A alteração do prazo em que informações podem ficar em segredo é considerada o principal avanço do projeto. Pela regra atual, o prazo máximo para o sigilo é de 30 anos, que podem ser renovados indefinidamente. A nova proposta limita a indisponibilidade para consulta pública dos documentos a, no máximo, 50 anos.

No dossiê, Collor também defende “ajustes” na forma de se classificar os documentos. Pelo projeto, apenas o primeiro escalão da administração federal pode classificar uma informação como ultrassecreta - cujo prazo de sigilo é de 25 anos, com possibilidade de uma renovação pelo mesmo período. Segundo o ex-presidente, este critério restringe a atuação de diretores de órgãos de controle.

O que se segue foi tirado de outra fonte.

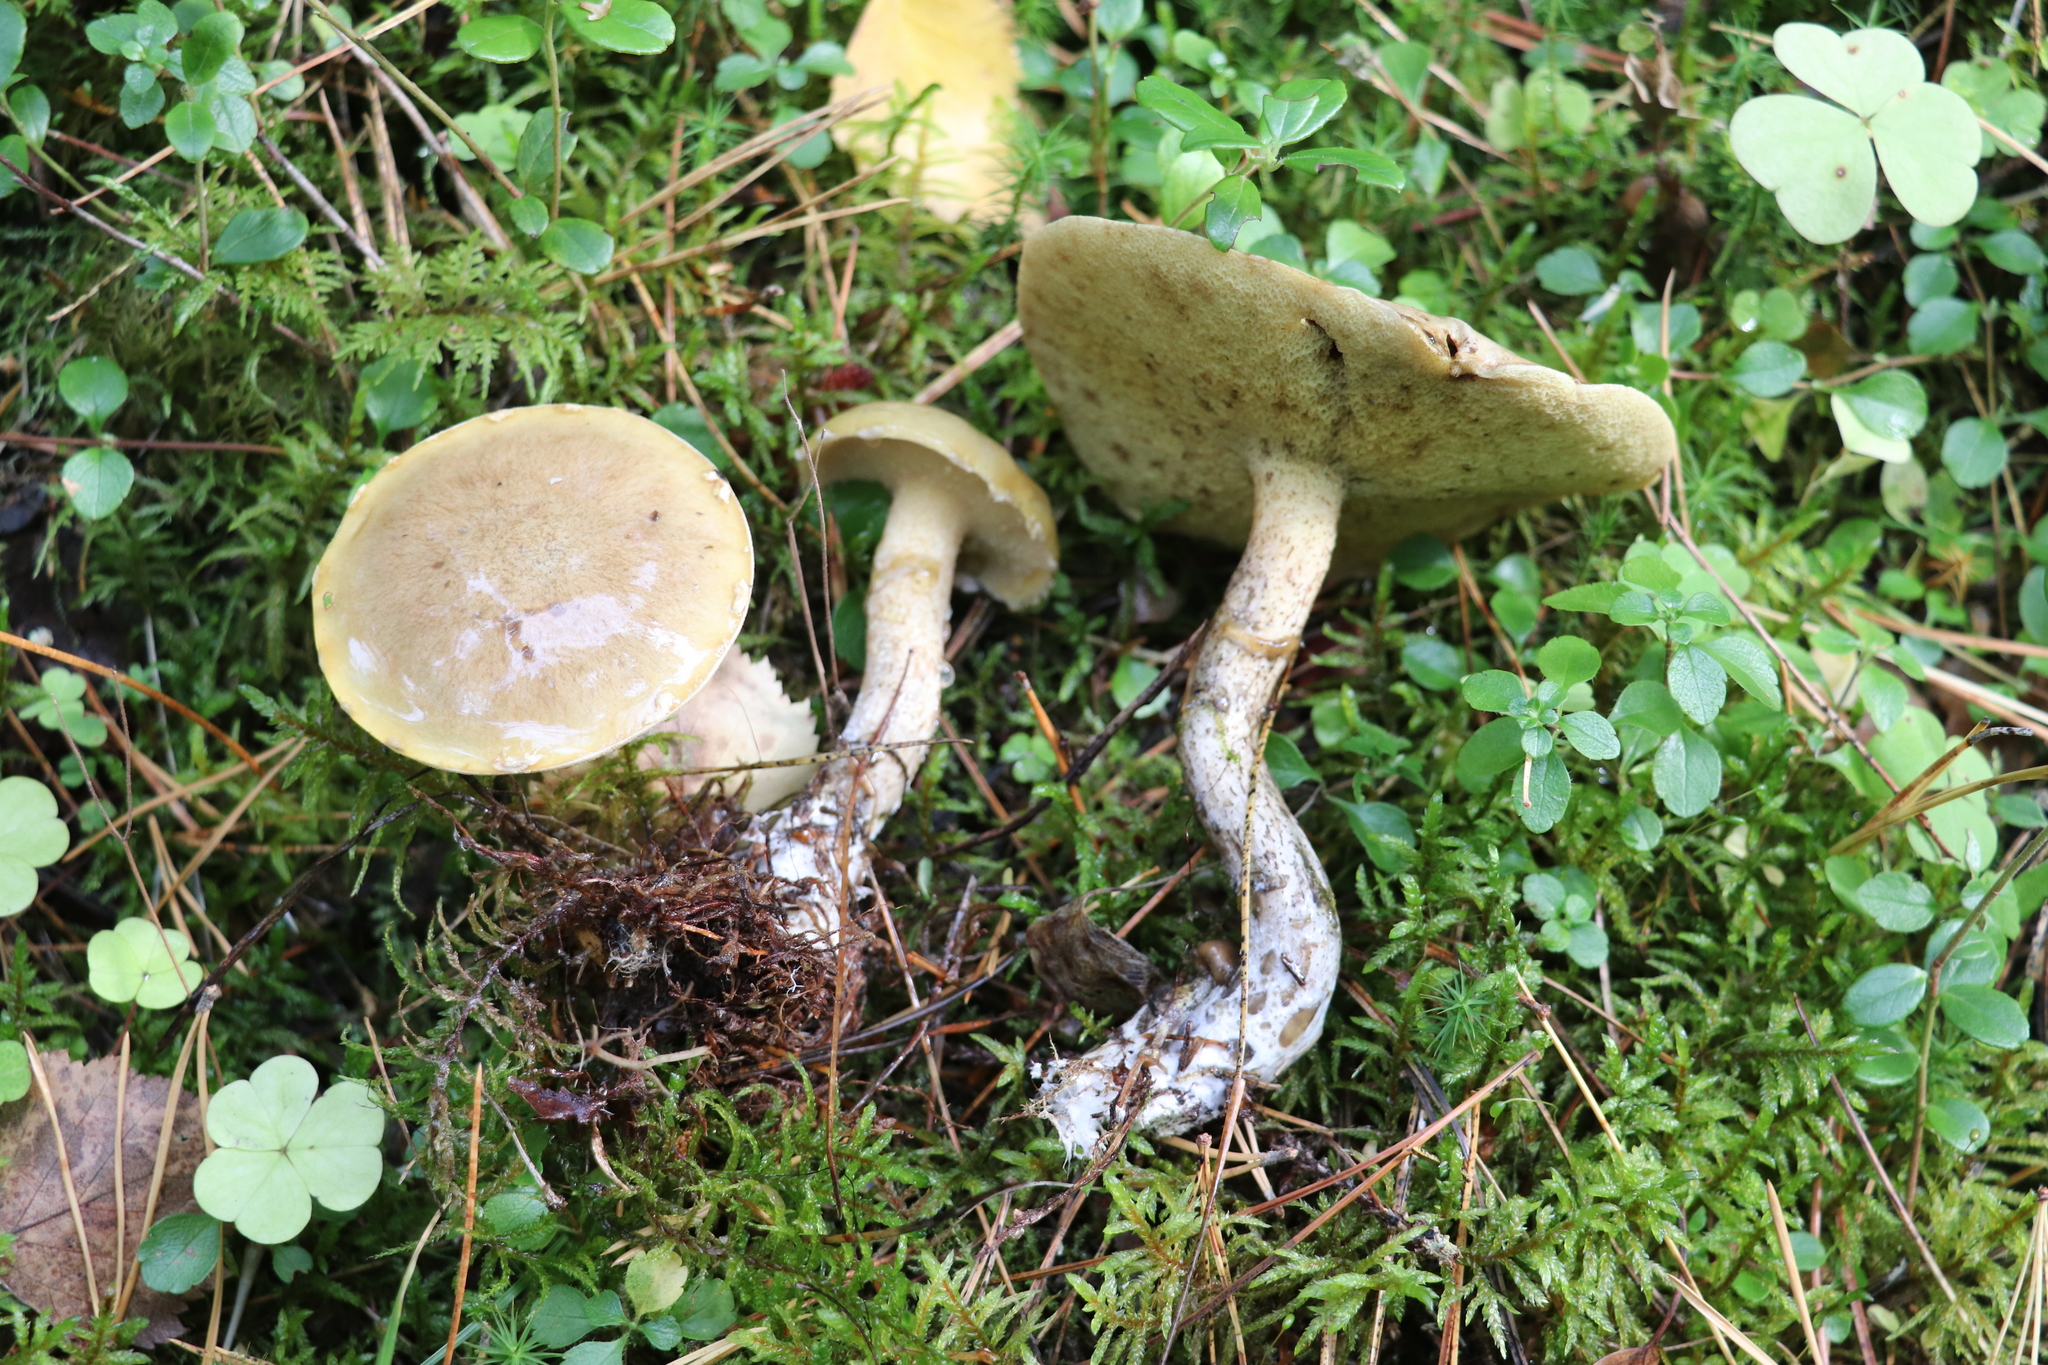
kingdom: Fungi
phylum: Basidiomycota
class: Agaricomycetes
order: Boletales
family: Suillaceae
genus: Suillus
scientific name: Suillus acidus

“Pelo texto do projeto, o diretor-geral da Abin (Agência Brasileira de Inteligência), da Polícia Federal ou da Receita (Federal), entre outros, não teriam competência para classificar um documento como ultrassecreto, ao passo que as secretarias da Presidência da República a teriam”, anotou Collor.

Conforme o iG antecipou, o petebista foi o responsável por atrasar os planos da presidenta Dilma Rousseff , que planejava aprovar o projeto no início de maio. Eleito presidente da República em 1989, e vítima de impeachment em 1992, ele argumenta que há arquivos que poderiam provocar um constrangimento diplomático para o país .

"Pasta vermelha"

No dossiê, além da proposta de alterações, Collor reuniu dados oficiais sobre toda a tramitação do projeto – desde seu primeiro formato, apresentado na Câmara em 2003, passando pela versão do Executivo, de 2009, até chegar ao texto aprovado pelos deputados, no ano passado, que hoje está em análise no Senado.

A documentação reunida pelo ex-presidente ficou conhecida, entre assessores e parlamentares, como a “pasta vermelha” – uma referência à cor da capa do dossiê. Ela foi entregue a senadores em reunião de 16 de junho da Comissão de Relações Exteriores (CRE), presidida pelo petebista.

Collor afirma ter levado suas propostas à presidenta e aos ministérios da Casa Civil e de Relações Institucionais (SRI). A documentação inclui trechos em que Collor questiona a divulgação dos dados na internet – o que chama de “verdadeira oficialização do Wikileaks” – e a extensão do sigilo de informações sobre a Presidência para 15 anos.

O senador também sugere que se mude a composição da comissão responsável por classificar os documentos. Ele propõe que a coordenação da comissão fique a cargo do vice-presidente da República e que tenha caráter “consultivo”, e não “decisório”, como prevê o projeto atual.

Polêmica

A polêmica em torno da matéria levou a posições desencontradas do governo. Pressionada, Dilma aceitou retomar o projeto original do Executivo – ou seja, que não contém o trecho que põe fim à renovação indefinida do prazo de sigilo –, mas acabou recuando da decisão.

Segundo a SRI, a orientação do Planalto é manter o pedido de urgência para votação da matéria em plenário, após o recesso parlamentar. Dilma também não abre mão de que o projeto garanta acesso a documentos relacionados aos Direitos Humanos, em especial de informações produzidas no período de ditadura militar (1964-1985).

A avaliação do governo é que as bancadas do Senado devem apoiar o texto modificado na Câmara. Porém, o Planalto já sinalizou que respeitará a decisão que o Congresso tomar sobre o projeto, mesmo que sofra modificações.